Quote the records below line for line, from the first line through the line that contains "populares, otros eventos", including that line.

[AVAILABLE DATA Boundary: Start]

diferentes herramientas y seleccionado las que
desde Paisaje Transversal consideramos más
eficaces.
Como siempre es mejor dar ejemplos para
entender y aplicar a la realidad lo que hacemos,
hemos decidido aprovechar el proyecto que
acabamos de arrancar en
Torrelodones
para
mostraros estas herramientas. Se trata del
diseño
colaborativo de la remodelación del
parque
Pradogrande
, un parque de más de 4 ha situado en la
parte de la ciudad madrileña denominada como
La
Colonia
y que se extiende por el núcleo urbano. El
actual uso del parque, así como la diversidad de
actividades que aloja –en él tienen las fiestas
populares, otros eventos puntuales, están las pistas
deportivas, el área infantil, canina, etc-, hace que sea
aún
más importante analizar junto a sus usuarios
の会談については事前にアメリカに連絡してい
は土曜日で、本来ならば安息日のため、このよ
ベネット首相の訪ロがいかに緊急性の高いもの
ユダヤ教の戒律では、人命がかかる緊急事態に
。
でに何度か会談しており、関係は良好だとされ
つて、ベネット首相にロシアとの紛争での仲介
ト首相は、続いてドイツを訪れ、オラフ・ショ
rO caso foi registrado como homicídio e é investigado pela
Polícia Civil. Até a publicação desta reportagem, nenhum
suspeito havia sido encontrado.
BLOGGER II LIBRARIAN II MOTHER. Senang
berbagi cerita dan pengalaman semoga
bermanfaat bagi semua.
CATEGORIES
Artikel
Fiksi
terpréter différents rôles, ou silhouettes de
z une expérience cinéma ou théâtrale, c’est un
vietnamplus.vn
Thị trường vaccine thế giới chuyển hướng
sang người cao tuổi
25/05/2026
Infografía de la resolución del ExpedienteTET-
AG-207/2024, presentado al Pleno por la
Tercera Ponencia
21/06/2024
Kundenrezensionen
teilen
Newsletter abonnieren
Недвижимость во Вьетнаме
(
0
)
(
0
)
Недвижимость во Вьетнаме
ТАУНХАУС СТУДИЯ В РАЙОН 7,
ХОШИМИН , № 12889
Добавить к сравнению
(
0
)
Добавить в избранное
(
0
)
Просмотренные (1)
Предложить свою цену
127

[AVAILABLE DATA Boundary: End]

* FINISHED EXERCISE
diferentes herramientas y seleccionado las que
desde Paisaje Transversal consideramos más
eficaces.
Como siempre es mejor dar ejemplos para
entender y aplicar a la realidad lo que hacemos,
hemos decidido aprovechar el proyecto que
acabamos de arrancar en
Torrelodones
para
mostraros estas herramientas. Se trata del
diseño
colaborativo de la remodelación del
parque
Pradogrande
, un parque de más de 4 ha situado en la
parte de la ciudad madrileña denominada como
La
Colonia
y que se extiende por el núcleo urbano. El
actual uso del parque, así como la diversidad de
actividades que aloja –en él tienen las fiestas
populares, otros eventos puntuales, están las pistas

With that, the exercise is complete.